After spending her elementary years in New York, Flinn's family moved to Miami when she entered middle school. Making friends was a challenge for Flinn, so this move was especially hard on her. Instead of trying to make new friends, she spent her time alone reading and writing. It was this time in her life that would later be her inspiration for Breaking Point, a book about a good kid who goes bad in order to be liked by the popular group. Luckily, by high school, Flinn had made some friends and had even expanded her interests to the performing arts.

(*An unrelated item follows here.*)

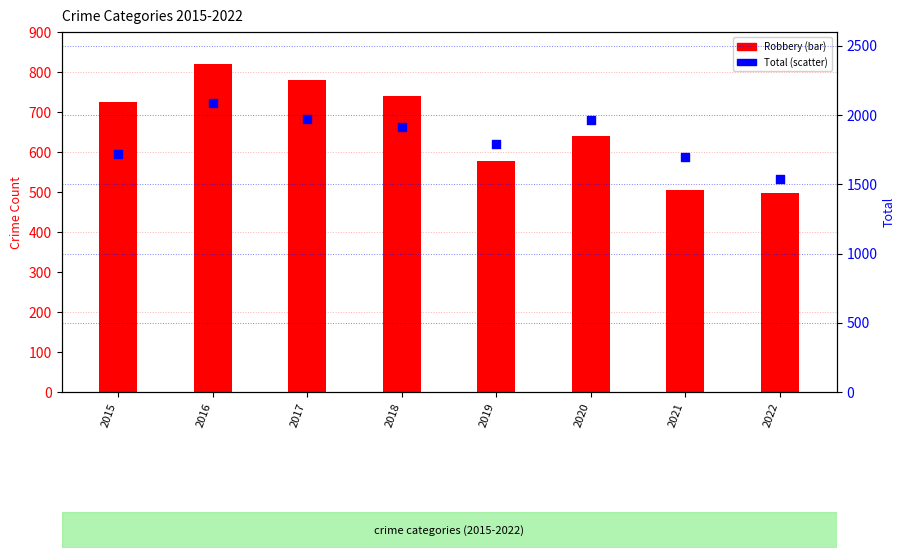

Which series contains the lowest Y value?

Robbery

After graduating from high school, Flinn took her interests in the performing arts to college. She studied opera while in college and sang as a coloratura, a very high range soprano voice. Following college graduation, Flinn moved on to law school and interned with the State Attorney's Office. She also volunteered at a battered women's shelter. This experience was her inspiration for another future book, Breathing Underwater, a book about dating violence.


After the completion of law school, Flinn practiced law for a number of years. During this time in her life, she met and later married a fellow attorney. It was while she was on pregnancy leave that she decided to leave her law practice and devote herself full time to writing.